Set a governance cadence: quarterly reviews of on-time fulfillment, hourly throughput, and capacity utilization. Link decisions to forecast updates and new product introductions, and share lessons learned across the client group to accelerate rollouts with partners like arvato.

Integrator Touchpoints: ERP/WMS Integrations, Data Visibility, and Maintenance Plans

Implement an API‑driven ERP/WMS bridge that unifies item, order, and inventory data across warehouses. This hand‑off between systems has been smoother and speeds up multiple picks. You need a single data contract with clear terms, starting with item master, location mapping, and unit‑of‑measure definitions to prevent errors on the floor.

  • ERP/WMS integration strategy: map master data, orders, and inventory movements to a common model; enforce terms such as item IDs, locations, and restocking thresholds to avoid mismatches.
  • Data visibility design: provide real‑time dashboards that show stock by perimeter and zone, inbound/outbound movements, and restocking signals; ensure data drawn from API streams is accurate and timely.
  • Maintenance and equipment stewardship: attach maintenance plans to each tunnel of assets, monitor anyseals and sensors, and schedule predictive checks to reduce downtime; includeBleckmann and boozts as reference cases for service levels and signal reliability.
  1. Define a data contract that your team chooses, covering terms for item, location, and quantity, plus how exceptions are handled across the original ERP/WMS interface.
  2. Implement a lightweight middleware layer or iPaaS to translate ERP data into the WMS context, enabling whether you manage limited SKUs or a broader expansion to more sizes and scales.
  3. Build a unified dashboard with role‑based views, so managers can see restocking needs, current equipment status, and picking performance in real time.
  4. Establish a maintenance plan that tracks preventive tasks, seals checks (anyseals), spare parts, and fall‑back procedures for high‑speed operations, ensuring higher uptime and lower risk of tunnel congestion.
  5. Run a pilot with a partner network (for example, bastian and bleckmann) to validate data flows, then roll out to expansion sites and FMCG centers, keeping options open for doubling capacity or adjusting picks per shifts.

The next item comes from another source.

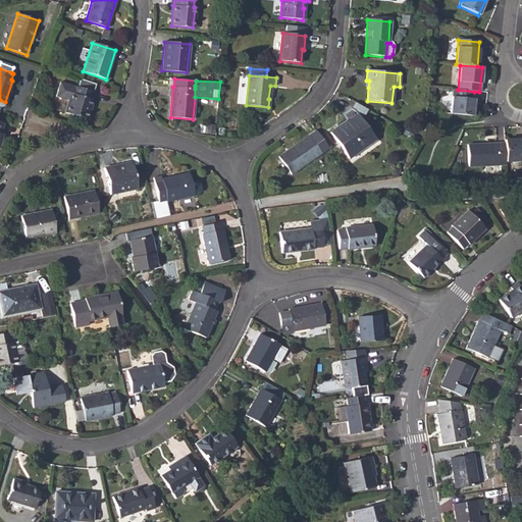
[(65,112),(87,118),(93,100),(92,99),(93,92),(74,87),(60,82),(55,97),(68,100),(65,112)]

Key actions to accelerate results: define data contracts (terms), select a trusted integration platform, and deploy dashboards that reveal drawn insights on restocking, equipment health, and throughput. If you choose to optimize for high‑velocity environments, you will adore the clarity of real‑time signals and the ability to keep labor hand in hand with equipment automation. For growing businesses, start with a low‑risk, limited scope and plan expansion, then scale to larger sizes with confidence; the approach works whether you operate in FMCG or other segments, and it supports both lower‑tolerance timelines and higher service levels. By tying ERP/WMS integrations to concrete maintenance plans, you reduce downtime, improve picking accuracy, and enable scalable growth across your perimeter of warehouses.